The Perks of Being a Wallflower (Stephen Chbosky) – Book Review

I started reading this book this morning. I am reviewing it in the afternoon. If this isn’t a testament to exactly how “captivating” it is as a read, I don’t know what is.

It’s 1991. Charlie is a fifteen year old boy about to start his freshman year of high school. And he’s terrified. Especially after one of his friends commits suicide a few months earlier. The only way he manages to cope with the looming idea of what awaits him is to write letters to a “friend” who doesn’t really know him, with no return address and no way to trace back the letters.

The letters he sends are, more or less, diary-like entries: elements from his every day life that he feels are important to share, events that he feels are shaping his life, changing him and making him grow up. During his freshman year, he meets Sam and Patrick, two seniors, who accept him in and show him the life that they’ve been living. Be it driving in Sam’s truck through a tunnel with her standing in the back feeling in the fresh air to experimenting with LSD and pot at parties to opening up to sexual experiences.

Sam and Patrick, and later on their other friends, open Charlie’s eyes to a wide range of opportunities in life that he’s unfamiliar with. They call him a wallflower: a person who listens, observes, doesn’t talk about things and understands them. They make him feel included. They make him accepted. His advanced English teacher, Bill, realizing Charlie’s brilliance, starts giving him extra readings to do, shaping up this young man’s life. And in doing so, the new additions to Charlie’s life help him cope with the dark past that he is oblivious to and which lurks under his skin, ready to surface at any moment.

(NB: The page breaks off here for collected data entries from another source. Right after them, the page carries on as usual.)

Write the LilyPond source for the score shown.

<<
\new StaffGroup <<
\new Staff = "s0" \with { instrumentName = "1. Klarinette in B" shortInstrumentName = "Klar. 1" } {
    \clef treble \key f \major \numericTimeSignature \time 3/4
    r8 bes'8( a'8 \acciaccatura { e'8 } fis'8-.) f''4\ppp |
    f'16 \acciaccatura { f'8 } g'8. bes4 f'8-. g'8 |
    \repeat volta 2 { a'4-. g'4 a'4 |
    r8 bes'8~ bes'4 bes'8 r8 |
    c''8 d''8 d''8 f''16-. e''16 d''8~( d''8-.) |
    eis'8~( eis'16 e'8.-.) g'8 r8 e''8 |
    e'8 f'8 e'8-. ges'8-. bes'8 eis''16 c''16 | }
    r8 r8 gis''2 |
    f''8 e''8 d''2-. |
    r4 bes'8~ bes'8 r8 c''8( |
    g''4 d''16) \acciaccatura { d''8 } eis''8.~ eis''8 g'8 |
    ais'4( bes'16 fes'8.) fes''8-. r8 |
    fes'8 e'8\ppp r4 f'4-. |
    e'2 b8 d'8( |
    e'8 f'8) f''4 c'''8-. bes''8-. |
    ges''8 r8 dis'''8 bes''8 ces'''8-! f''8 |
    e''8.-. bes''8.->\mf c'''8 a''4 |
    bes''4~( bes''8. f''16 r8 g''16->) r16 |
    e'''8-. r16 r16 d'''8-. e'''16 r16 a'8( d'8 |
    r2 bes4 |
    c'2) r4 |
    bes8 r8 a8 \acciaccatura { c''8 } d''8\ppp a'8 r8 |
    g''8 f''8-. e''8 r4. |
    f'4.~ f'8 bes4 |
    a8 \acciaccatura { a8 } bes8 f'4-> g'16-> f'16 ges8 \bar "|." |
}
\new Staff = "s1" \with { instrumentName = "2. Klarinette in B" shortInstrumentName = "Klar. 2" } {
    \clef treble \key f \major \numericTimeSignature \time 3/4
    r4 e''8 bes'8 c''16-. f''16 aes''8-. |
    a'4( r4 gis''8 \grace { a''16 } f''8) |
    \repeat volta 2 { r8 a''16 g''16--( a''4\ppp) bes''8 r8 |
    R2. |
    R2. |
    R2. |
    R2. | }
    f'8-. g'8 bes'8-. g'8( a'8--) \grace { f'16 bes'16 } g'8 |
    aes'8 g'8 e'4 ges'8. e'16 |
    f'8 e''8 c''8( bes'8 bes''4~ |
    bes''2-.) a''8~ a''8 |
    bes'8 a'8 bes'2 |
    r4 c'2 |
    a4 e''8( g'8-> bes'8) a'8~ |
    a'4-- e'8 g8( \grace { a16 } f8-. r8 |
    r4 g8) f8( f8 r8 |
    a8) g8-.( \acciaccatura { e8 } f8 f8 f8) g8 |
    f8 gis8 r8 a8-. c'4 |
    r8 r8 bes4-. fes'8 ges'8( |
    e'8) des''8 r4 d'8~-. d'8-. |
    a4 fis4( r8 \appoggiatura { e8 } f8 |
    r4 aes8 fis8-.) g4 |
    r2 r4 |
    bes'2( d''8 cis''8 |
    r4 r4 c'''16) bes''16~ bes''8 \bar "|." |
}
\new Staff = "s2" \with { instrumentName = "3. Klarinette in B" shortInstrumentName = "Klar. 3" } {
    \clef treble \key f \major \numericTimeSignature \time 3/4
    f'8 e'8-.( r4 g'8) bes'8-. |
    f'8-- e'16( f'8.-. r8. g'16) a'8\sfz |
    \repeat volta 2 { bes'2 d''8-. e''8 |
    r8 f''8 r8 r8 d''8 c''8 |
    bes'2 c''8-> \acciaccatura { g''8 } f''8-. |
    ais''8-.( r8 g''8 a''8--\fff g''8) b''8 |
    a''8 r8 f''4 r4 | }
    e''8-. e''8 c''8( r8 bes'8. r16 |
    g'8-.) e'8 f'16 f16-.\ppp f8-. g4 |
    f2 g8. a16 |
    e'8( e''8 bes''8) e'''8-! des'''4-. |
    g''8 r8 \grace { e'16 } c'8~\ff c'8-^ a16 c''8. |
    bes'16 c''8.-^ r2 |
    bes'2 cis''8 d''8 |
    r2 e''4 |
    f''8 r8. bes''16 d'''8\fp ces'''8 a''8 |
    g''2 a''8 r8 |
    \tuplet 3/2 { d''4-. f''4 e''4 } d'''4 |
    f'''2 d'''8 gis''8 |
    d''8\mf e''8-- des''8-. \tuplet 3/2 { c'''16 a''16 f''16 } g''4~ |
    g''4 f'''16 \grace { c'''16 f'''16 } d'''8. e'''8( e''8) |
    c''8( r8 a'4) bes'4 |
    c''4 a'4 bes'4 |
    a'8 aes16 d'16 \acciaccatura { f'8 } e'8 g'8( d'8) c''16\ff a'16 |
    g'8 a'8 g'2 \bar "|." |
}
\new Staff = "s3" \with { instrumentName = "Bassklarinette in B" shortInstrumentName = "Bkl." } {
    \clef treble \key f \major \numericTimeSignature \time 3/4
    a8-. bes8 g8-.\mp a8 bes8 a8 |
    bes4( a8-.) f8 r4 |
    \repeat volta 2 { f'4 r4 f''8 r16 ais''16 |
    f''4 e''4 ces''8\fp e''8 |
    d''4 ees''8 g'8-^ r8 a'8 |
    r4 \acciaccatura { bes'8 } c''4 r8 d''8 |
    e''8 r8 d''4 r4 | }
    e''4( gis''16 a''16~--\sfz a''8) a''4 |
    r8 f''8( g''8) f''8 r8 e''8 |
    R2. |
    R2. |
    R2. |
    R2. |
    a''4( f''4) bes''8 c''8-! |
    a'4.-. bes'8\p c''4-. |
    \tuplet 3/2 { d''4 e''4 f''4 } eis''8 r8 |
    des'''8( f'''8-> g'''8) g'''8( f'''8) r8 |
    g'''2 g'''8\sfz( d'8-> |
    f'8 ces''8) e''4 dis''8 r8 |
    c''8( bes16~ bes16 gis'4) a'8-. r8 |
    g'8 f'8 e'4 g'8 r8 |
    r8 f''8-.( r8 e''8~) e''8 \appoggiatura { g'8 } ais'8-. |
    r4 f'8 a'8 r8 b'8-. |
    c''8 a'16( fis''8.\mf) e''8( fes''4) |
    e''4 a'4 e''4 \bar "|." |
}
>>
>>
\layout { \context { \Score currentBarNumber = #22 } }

Published in 1999, The Perks of Being a Wallflower is a much deeper book than it seems to be. It is easy to categorize it as a simply a teenage trashy book simply because of its general mood. But when you know that this book is one of the most challenged by parents in the United States, you are forced to reconsider. Why do parents feel The Perks of Being a Wallflower is “dangerous” to their children? Because the themes the book deals with are gut-wrenchingly real and they are dealt with in such a brilliantly realistic manner. Drugs, pregnancy, abuse, sexuality – all of these topics that matter to teenagers are approached in the book in a way that isn’t complex. The writing is very simplistic, approachable and easily comprehensible. At the same time, the book runs deeper than the easy language it boasts.

It is a coming of age book, like the story of its protagonists, that is candid. Charlie shares his stories with remarkable honesty, pulling you into whatever emotional state he conveys in his letters. When he’s happy, you can’t but smile. And when he goes into dark phases of depression, you can’t but empathize. The Perks of Being a Wallflower is a collection of Charlie’s most important moments and his realization of the need to live those moments as much as you can, be it a shortcoming or a victory.

As Charlie discovers that he likes girls that are unconventionally beautiful to books that require him to be a filter not a sponge to the realization that truly loving someone is about wanting to see not hurt at all, even if it means being apart, you see him grow on the pages in front of you and transform from an insecure kid to a growing young adult. And as he comes to the realization that in order to reach his full potential in life he needs to stop being a wallflower, you can’t but share his infamous sentence and say it out loud: “And in that moment, I swear we were infinite.”